Optimization of hatch spacing for improved build rate and high density preservation in laser powder bed fusion of pure titanium

This study investigated the optimization of hatch spacing to enhance both the build rate and the density of parts produced by laser powder bed fusion of commercially pure titanium. Employing a multi-layer single track experiment, we derived the average width of melt pools, which adjusted hatch spacing to preserve the density of a part, and we proposed a modified build rate having a quadratic function of scanning speed. Nine process conditions were evaluated with a fixed laser power, while varying hatch spacing and scanning speed, to identify optimal conditions that yield a high density and maximize the build rate. The optimal process condition was a laser power of 310 W, scanning speed of 1943 mm/s, and hatch spacing of 106.7 μm. We confirmed that our process condition derived by a modified build equation could achieve higher build rate with a high density over 99.0% than prior studies.

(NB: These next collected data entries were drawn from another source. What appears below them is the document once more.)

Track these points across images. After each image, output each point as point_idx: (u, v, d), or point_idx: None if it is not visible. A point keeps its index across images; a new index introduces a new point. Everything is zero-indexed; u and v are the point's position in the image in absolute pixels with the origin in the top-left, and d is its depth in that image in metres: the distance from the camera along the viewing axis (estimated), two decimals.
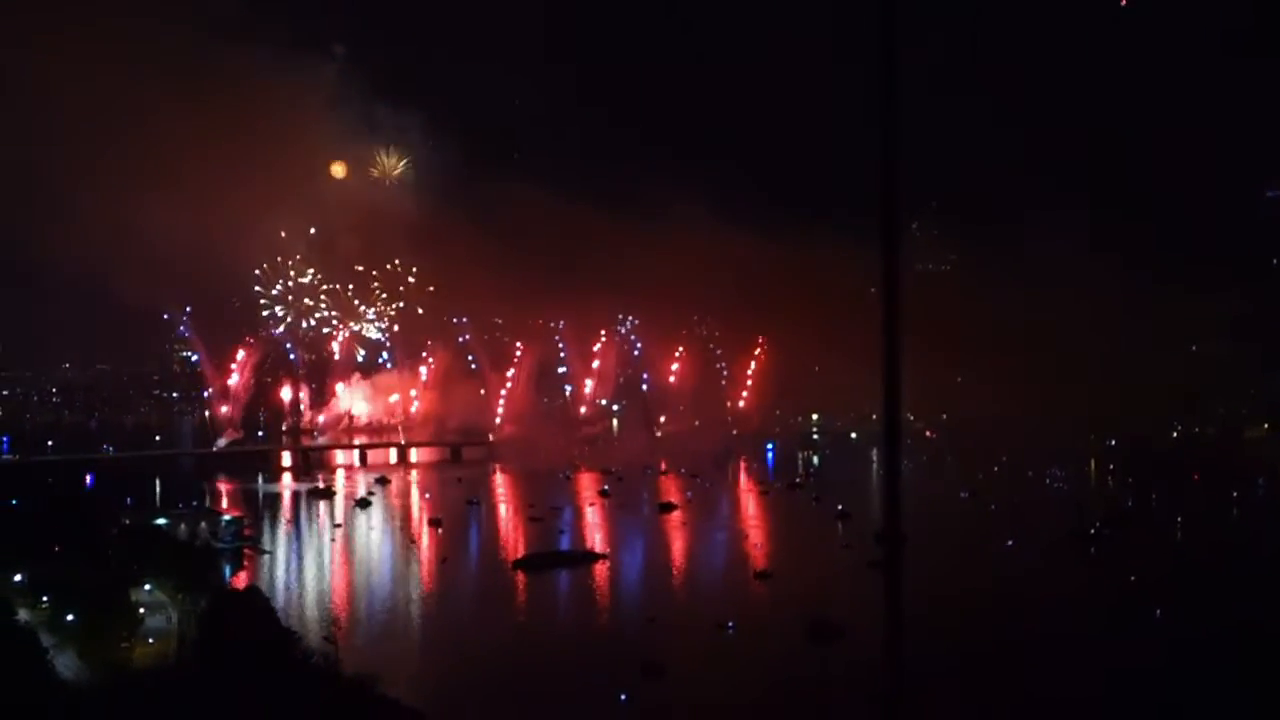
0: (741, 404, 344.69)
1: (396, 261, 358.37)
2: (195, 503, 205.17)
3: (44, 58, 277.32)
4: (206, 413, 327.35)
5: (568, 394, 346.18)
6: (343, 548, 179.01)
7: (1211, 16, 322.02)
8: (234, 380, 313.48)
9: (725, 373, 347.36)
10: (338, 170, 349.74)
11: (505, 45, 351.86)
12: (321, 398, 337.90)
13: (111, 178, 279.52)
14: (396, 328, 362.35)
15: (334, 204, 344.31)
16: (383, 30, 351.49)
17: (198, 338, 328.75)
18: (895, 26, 13.55)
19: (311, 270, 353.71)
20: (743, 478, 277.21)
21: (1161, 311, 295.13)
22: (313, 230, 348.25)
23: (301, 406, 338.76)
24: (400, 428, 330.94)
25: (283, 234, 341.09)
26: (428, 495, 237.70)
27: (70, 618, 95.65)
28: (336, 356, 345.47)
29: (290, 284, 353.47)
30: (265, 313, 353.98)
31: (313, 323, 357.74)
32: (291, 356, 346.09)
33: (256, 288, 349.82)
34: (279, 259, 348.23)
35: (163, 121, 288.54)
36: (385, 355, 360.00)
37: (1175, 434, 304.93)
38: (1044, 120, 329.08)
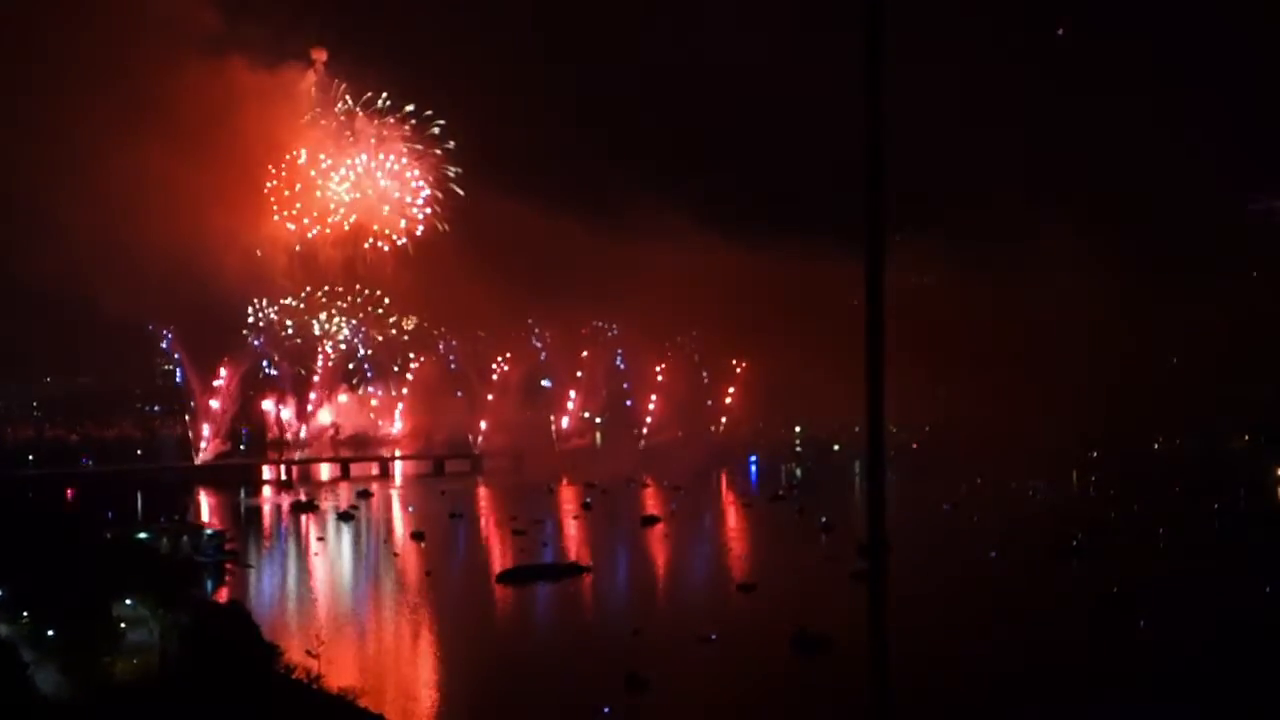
0: (725, 417, 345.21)
1: (381, 273, 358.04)
2: (177, 517, 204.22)
3: (25, 69, 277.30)
4: (189, 426, 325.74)
5: (551, 407, 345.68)
6: (325, 561, 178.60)
7: (1200, 25, 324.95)
8: (217, 394, 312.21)
9: (708, 386, 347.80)
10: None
11: (489, 55, 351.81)
12: (305, 411, 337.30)
13: (92, 191, 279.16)
14: (380, 339, 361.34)
15: (318, 215, 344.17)
16: (364, 38, 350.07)
17: (181, 351, 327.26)
18: (882, 37, 13.60)
19: (293, 283, 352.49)
20: (726, 490, 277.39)
21: (1143, 323, 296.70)
22: (298, 247, 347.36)
23: (285, 419, 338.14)
24: (383, 441, 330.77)
25: (259, 253, 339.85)
26: (411, 509, 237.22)
27: (51, 633, 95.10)
28: (320, 370, 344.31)
29: (274, 296, 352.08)
30: (251, 324, 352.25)
31: (293, 334, 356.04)
32: (274, 370, 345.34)
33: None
34: (262, 271, 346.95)
35: (144, 134, 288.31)
36: (369, 369, 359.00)
37: (1157, 445, 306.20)
38: (1029, 132, 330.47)
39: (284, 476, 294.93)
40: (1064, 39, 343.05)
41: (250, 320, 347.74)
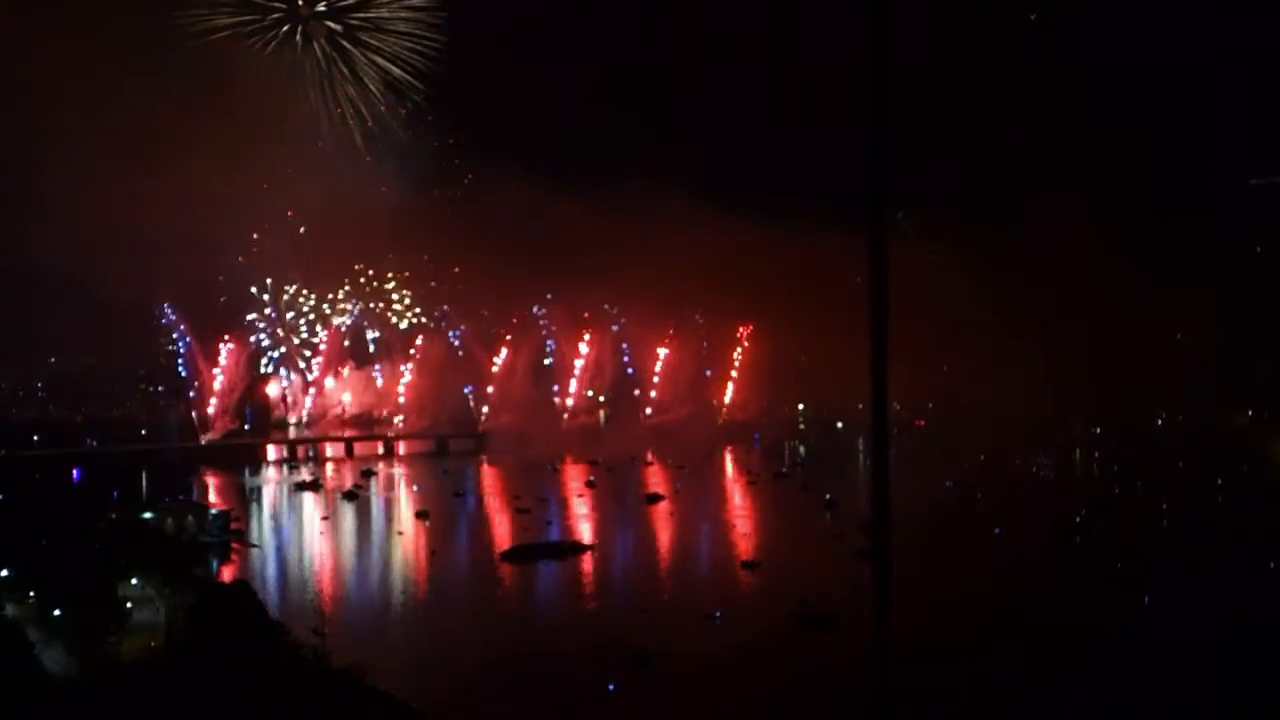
0: (729, 394, 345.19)
1: (385, 255, 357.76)
2: (182, 496, 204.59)
3: (25, 51, 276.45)
4: (193, 406, 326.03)
5: (555, 385, 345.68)
6: (330, 540, 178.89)
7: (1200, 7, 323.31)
8: (221, 373, 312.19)
9: (712, 364, 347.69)
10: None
11: (490, 32, 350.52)
12: (309, 390, 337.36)
13: (94, 169, 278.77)
14: (383, 318, 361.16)
15: (321, 193, 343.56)
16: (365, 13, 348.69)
17: (186, 330, 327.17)
18: (886, 12, 13.58)
19: (297, 262, 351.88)
20: (730, 468, 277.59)
21: (1146, 299, 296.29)
22: (302, 230, 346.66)
23: (289, 399, 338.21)
24: (387, 420, 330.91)
25: (255, 235, 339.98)
26: (415, 487, 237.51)
27: (57, 612, 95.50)
28: (324, 349, 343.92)
29: (277, 276, 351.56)
30: (255, 303, 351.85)
31: (297, 313, 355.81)
32: (279, 350, 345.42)
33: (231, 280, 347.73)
34: (265, 250, 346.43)
35: (143, 111, 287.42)
36: (373, 347, 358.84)
37: (1160, 422, 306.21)
38: (1032, 109, 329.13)
39: (288, 456, 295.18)
40: (1070, 9, 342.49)
41: (254, 300, 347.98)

It is expected that this approach can be applied for industries requiring a high productivity of LPBF. [Display omitted] •Hatch spacing in laser powder fusion of pure Ti was derived by multi-layer single track experiment and image processing.•Optimization of hatch spacing was performed using modified build rate modeled as a quadratic function of the scanning speed.•The influence of scanning speed and hatch spacing on the microstructures and tensile strength was investigated.•Process condition derived by modified equation achieved higher build rate with density exceeding 99% than previous studies.